■ **EXERCISE DESCRIPTION**
Rewrite the listing below with every "largest" replaced by "biggest" and everything else unchanged. Leave out the pictures.

■ **DATA PROVIDED**
—————
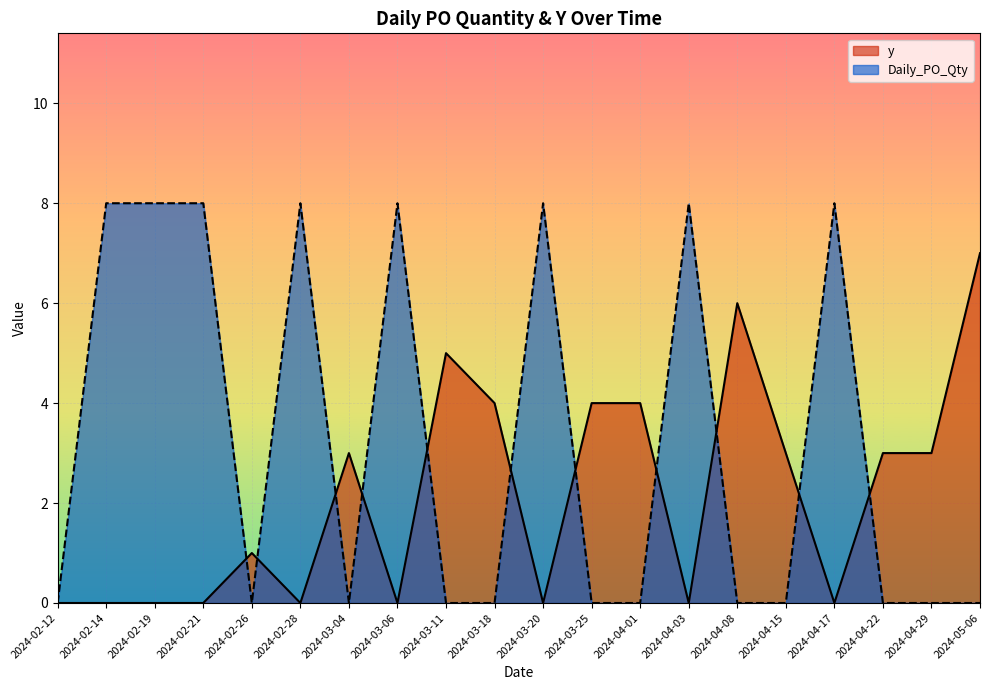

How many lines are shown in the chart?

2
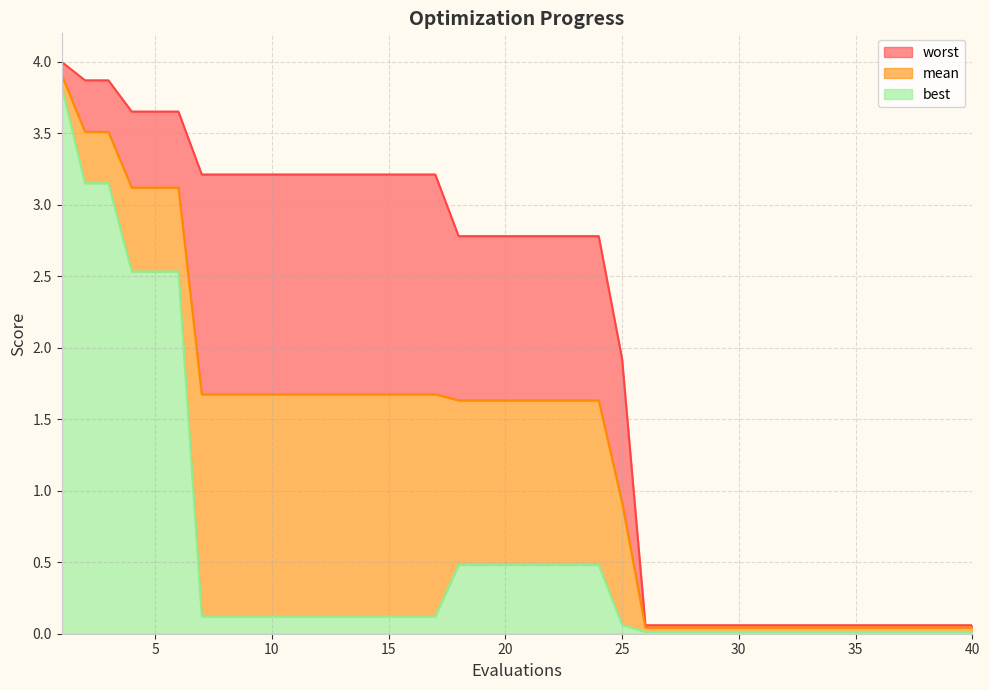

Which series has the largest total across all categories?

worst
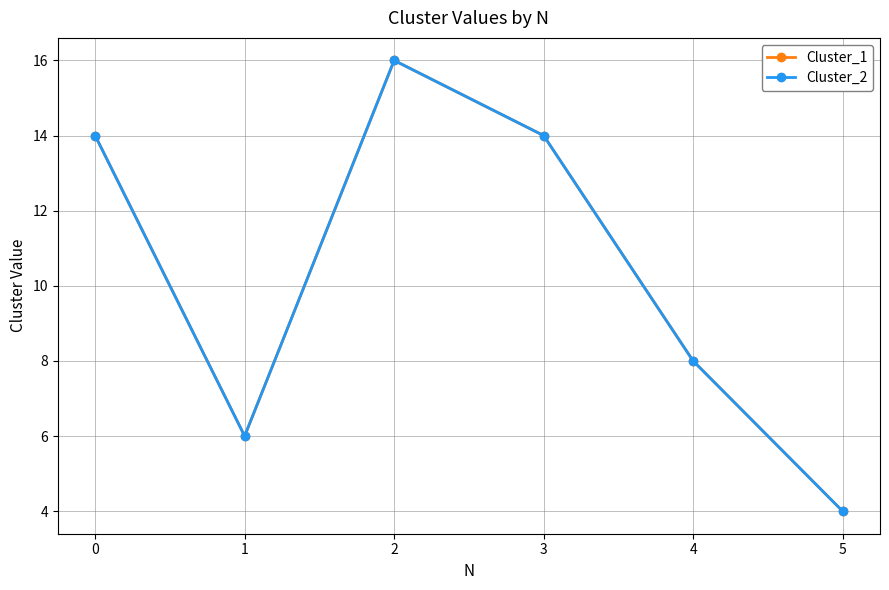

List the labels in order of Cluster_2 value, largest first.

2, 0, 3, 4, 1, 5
—————
■ **WRITTEN SOLUTION**
How many lines are shown in the chart?

2

Which series has the biggest total across all categories?

worst

List the labels in order of Cluster_2 value, biggest first.

2, 0, 3, 4, 1, 5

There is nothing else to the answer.